• **Available records**:

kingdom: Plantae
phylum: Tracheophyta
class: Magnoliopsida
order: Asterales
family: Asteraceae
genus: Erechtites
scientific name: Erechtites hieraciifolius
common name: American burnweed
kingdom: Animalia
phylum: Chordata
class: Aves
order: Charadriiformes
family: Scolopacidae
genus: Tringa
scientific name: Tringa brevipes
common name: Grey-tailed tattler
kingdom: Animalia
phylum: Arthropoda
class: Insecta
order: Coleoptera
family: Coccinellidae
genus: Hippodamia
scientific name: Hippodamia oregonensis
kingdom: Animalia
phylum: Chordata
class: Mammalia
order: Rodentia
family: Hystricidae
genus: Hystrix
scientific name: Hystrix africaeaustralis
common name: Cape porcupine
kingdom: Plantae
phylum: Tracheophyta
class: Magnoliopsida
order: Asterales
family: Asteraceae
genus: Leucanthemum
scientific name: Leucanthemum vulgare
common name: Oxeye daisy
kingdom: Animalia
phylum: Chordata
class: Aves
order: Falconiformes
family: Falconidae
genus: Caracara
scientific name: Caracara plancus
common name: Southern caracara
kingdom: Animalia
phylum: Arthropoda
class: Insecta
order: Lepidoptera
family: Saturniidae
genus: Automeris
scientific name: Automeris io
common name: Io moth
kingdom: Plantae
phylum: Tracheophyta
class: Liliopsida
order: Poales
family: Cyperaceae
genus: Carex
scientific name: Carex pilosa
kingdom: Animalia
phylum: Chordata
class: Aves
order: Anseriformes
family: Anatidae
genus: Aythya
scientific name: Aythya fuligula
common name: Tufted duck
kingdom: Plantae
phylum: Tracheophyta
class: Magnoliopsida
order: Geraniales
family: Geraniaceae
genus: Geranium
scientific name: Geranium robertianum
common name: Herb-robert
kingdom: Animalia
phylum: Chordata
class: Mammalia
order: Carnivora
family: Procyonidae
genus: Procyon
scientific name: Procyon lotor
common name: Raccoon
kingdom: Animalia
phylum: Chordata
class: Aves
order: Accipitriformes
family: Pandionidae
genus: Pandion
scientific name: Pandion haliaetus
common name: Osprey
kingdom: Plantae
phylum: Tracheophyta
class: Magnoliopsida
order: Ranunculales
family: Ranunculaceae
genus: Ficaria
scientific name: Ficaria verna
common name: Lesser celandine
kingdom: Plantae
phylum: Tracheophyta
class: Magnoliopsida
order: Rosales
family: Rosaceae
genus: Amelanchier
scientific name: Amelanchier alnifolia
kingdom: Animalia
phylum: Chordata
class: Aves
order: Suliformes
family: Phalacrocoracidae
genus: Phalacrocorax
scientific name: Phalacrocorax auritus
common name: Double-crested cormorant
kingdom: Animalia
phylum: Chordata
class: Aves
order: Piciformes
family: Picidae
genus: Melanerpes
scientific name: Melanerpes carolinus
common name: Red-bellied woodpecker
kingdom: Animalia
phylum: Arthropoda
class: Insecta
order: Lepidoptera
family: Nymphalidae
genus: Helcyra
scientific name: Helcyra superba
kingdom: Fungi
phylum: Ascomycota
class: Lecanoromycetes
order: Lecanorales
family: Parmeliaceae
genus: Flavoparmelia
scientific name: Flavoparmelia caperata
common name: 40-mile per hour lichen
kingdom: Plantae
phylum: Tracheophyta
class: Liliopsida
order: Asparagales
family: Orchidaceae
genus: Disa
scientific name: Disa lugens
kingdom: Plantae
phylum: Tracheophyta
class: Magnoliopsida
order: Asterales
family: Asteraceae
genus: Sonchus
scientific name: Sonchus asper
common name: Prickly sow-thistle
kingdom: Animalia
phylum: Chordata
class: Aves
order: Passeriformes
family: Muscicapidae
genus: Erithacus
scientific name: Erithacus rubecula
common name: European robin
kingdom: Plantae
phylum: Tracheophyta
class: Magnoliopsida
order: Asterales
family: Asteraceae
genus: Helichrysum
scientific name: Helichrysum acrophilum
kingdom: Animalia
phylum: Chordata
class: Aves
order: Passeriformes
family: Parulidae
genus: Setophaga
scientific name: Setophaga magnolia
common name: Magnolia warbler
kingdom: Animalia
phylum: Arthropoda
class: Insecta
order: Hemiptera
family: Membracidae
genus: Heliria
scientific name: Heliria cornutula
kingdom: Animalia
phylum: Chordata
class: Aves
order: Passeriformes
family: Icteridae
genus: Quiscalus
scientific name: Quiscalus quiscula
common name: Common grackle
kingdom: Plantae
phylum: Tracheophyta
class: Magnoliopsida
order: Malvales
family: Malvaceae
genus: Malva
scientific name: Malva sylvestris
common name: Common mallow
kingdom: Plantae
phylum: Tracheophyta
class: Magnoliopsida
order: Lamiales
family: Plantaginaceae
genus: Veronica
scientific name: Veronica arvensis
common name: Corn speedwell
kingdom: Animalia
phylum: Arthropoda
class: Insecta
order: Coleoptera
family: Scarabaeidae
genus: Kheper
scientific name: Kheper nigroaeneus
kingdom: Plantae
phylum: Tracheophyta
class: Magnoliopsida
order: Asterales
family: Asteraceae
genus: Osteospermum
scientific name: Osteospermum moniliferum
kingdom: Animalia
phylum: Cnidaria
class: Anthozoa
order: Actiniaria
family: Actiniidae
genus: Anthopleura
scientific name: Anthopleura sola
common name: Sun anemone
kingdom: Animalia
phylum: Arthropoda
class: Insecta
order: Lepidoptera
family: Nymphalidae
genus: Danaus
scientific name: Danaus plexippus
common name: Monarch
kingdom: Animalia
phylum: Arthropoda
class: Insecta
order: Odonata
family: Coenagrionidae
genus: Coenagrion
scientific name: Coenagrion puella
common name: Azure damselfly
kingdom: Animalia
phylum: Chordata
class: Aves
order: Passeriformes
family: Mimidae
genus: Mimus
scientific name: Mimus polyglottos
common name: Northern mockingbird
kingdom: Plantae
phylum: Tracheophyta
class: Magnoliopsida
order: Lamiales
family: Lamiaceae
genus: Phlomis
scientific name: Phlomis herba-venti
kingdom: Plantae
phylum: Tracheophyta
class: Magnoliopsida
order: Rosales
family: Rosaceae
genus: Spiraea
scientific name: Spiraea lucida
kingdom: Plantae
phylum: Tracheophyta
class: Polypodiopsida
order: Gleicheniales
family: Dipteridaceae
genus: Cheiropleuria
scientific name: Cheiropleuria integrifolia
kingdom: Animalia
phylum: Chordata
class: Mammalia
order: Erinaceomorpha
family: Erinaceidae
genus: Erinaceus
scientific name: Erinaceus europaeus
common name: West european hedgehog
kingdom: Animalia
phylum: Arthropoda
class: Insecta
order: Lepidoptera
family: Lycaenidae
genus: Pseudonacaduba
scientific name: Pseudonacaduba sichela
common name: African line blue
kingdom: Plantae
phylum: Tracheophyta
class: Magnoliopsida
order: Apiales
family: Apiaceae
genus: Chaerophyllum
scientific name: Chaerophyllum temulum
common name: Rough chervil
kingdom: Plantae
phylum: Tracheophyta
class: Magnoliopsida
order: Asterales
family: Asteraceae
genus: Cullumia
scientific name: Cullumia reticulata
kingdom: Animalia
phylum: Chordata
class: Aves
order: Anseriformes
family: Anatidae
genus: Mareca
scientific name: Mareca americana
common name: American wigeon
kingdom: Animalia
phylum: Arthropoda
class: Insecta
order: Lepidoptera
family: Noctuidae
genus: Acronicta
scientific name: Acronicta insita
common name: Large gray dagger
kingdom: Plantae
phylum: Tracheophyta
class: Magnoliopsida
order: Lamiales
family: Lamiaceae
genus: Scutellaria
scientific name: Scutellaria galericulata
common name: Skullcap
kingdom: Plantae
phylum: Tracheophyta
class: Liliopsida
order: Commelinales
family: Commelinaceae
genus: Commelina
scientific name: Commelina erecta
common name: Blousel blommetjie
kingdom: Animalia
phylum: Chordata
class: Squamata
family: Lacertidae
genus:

• **What to work on**: Render as a JSON array of strings every line from the one containing "scientific name: Erinaceus europaeus" up to and including the last line of the items, one string per line, with blank lines omitted.

• **Task result**:
[
  "scientific name: Erinaceus europaeus",
  "common name: West european hedgehog",
  "kingdom: Animalia",
  "phylum: Arthropoda",
  "class: Insecta",
  "order: Lepidoptera",
  "family: Lycaenidae",
  "genus: Pseudonacaduba",
  "scientific name: Pseudonacaduba sichela",
  "common name: African line blue",
  "kingdom: Plantae",
  "phylum: Tracheophyta",
  "class: Magnoliopsida",
  "order: Apiales",
  "family: Apiaceae",
  "genus: Chaerophyllum",
  "scientific name: Chaerophyllum temulum",
  "common name: Rough chervil",
  "kingdom: Plantae",
  "phylum: Tracheophyta",
  "class: Magnoliopsida",
  "order: Asterales",
  "family: Asteraceae",
  "genus: Cullumia",
  "scientific name: Cullumia reticulata",
  "kingdom: Animalia",
  "phylum: Chordata",
  "class: Aves",
  "order: Anseriformes",
  "family: Anatidae",
  "genus: Mareca",
  "scientific name: Mareca americana",
  "common name: American wigeon",
  "kingdom: Animalia",
  "phylum: Arthropoda",
  "class: Insecta",
  "order: Lepidoptera",
  "family: Noctuidae",
  "genus: Acronicta",
  "scientific name: Acronicta insita",
  "common name: Large gray dagger",
  "kingdom: Plantae",
  "phylum: Tracheophyta",
  "class: Magnoliopsida",
  "order: Lamiales",
  "family: Lamiaceae",
  "genus: Scutellaria",
  "scientific name: Scutellaria galericulata",
  "common name: Skullcap",
  "kingdom: Plantae",
  "phylum: Tracheophyta",
  "class: Liliopsida",
  "order: Commelinales",
  "family: Commelinaceae",
  "genus: Commelina",
  "scientific name: Commelina erecta",
  "common name: Blousel blommetjie",
  "kingdom: Animalia",
  "phylum: Chordata",
  "class: Squamata",
  "family: Lacertidae",
  "genus:"
]